Thursday, March 15, 2007

Timothy Dalton As James Bond: Rated, Under-Rated

Yesterday at work I had to help put together a "Best of Bond" feature to coincide with this week's release of Casino Royale on DVD. I haven't seen it yet, but I've heard many positive reviews, including some that say Daniel Craig is the best Bond since Sean Connery. Hmmm.

In reviewing the details of all the films, I was reminded of how little I like the Pierce Brosnan movies, which more or less run together in my mind as one continuous mess of crappy dialogue, stupid (bad-stupid, not good-stupid) plots, and painfully unfunny humor. That string of lame films completely killed my interest in Bond movies years ago.

Ian Fleming would have liked Timothy Dalton, tooBut I was also reminded of something else, especially with all the talk of Daniel Craig heralding a welcome return to the darker, hard-edged Bond of Ian Fleming's novels (which I've actually read), not seen since before Roger Moore introduced his campy 007 in the mid-1970s. I was reminded   -- NSFMF -- that there was a return to that sort of Bond back in 1987 when Timothy Dalton debuted in The Living Daylights. Only instead of getting accolades, Dalton was heavily criticized and lasted only two films (and I thought the second one sucked, but not because of Dalton). What a difference 20 years makes.
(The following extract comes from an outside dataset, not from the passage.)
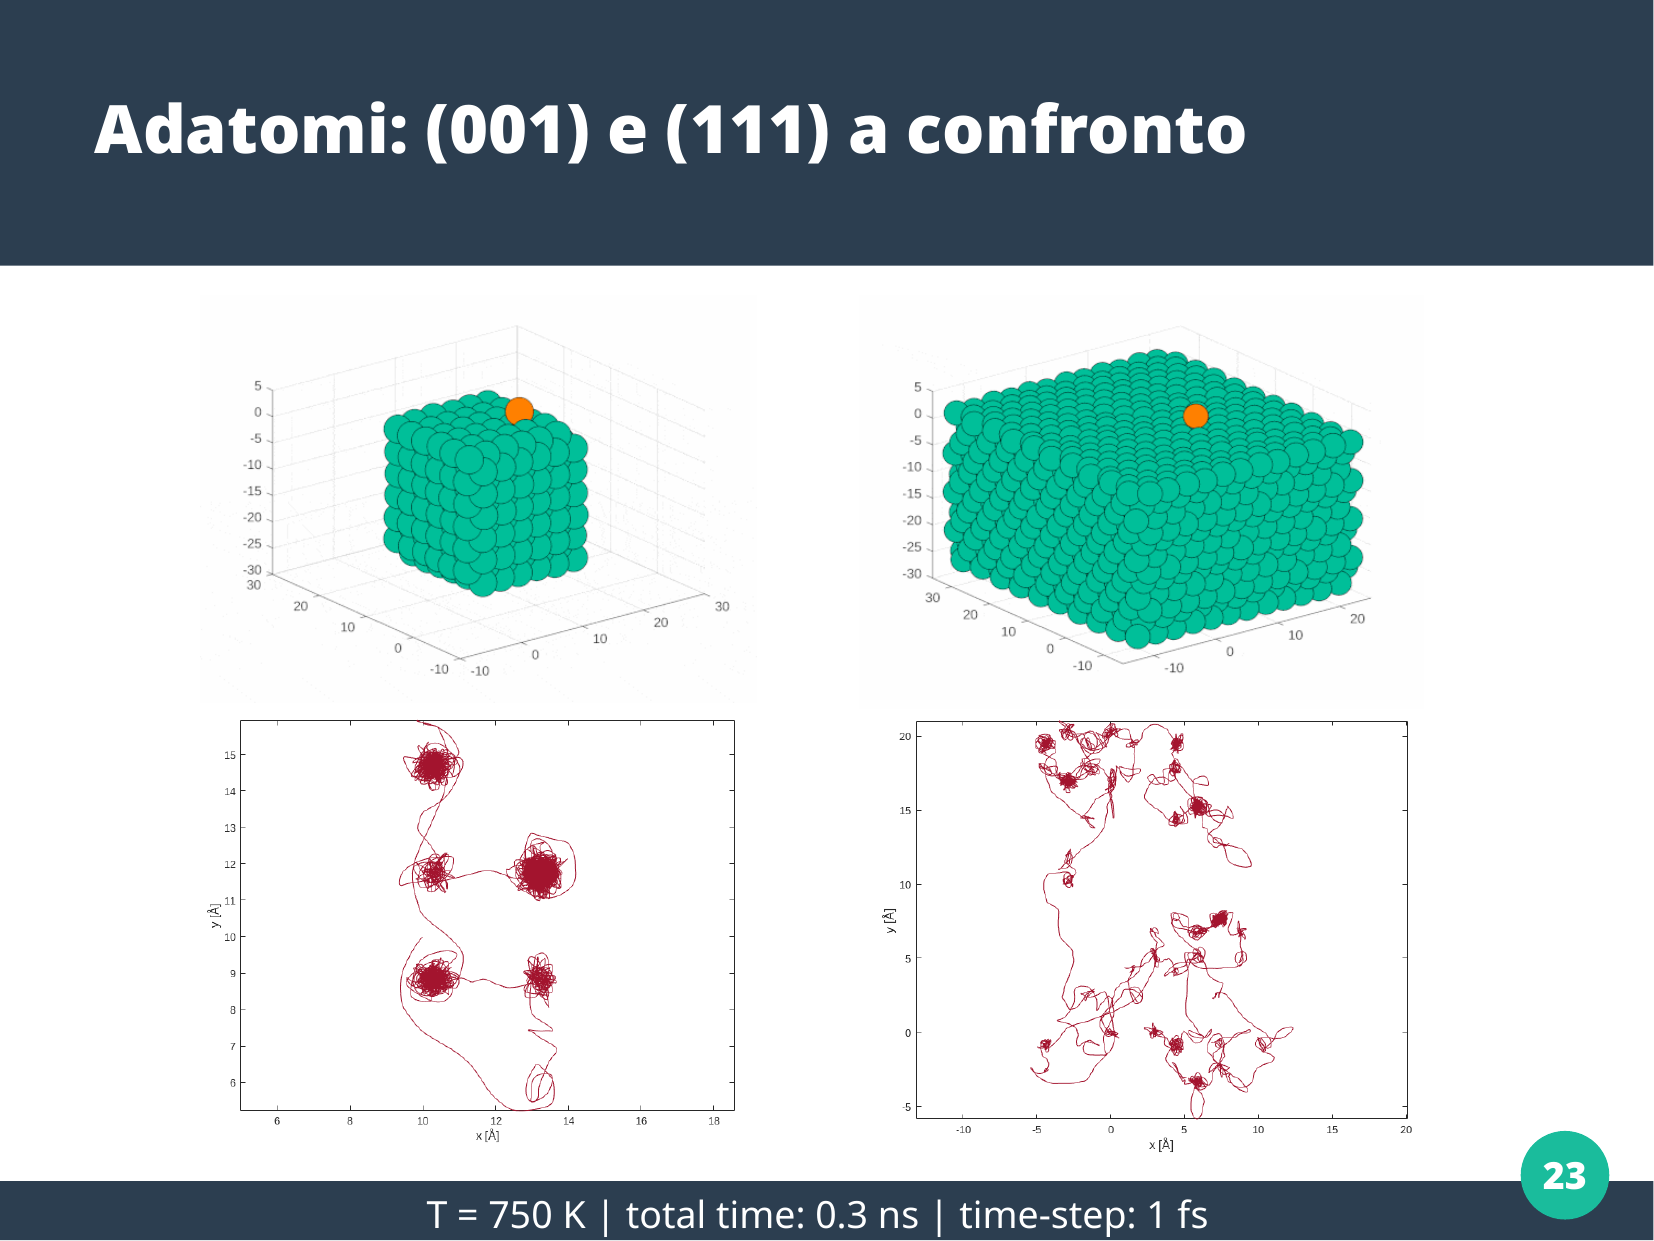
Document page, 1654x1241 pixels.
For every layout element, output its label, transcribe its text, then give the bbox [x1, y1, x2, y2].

Anyway, I've never understood why I seem to be one of the only people who thinks The Living Daylights is a really good Bond film   -- even one of the best. It's the last great Cold War epic, before the producers had to find new bad guys (generic "terrorists" seem so much less interesting). It's got a pretty solid script and interesting storyline. And it features an absolutely fine specimen of womanhood in the gorgeous Maryam d'Abo. Plus that scene of sledding down a mountain in a cello case. What's not to like?

I guess Dalton was too far ahead of his time. But now that the rest of you punks have caught up, I'm ready to go back to Bond-watching with "edgier" Daniel Craig at the helm (at least, assuming the critics are right and Casino Royale is the shiznit).

Now, if only the producers would just dump Judi Dench and get someone else to play M... Call me crazy, but that's no role for a woman, even one who looks manlier than me.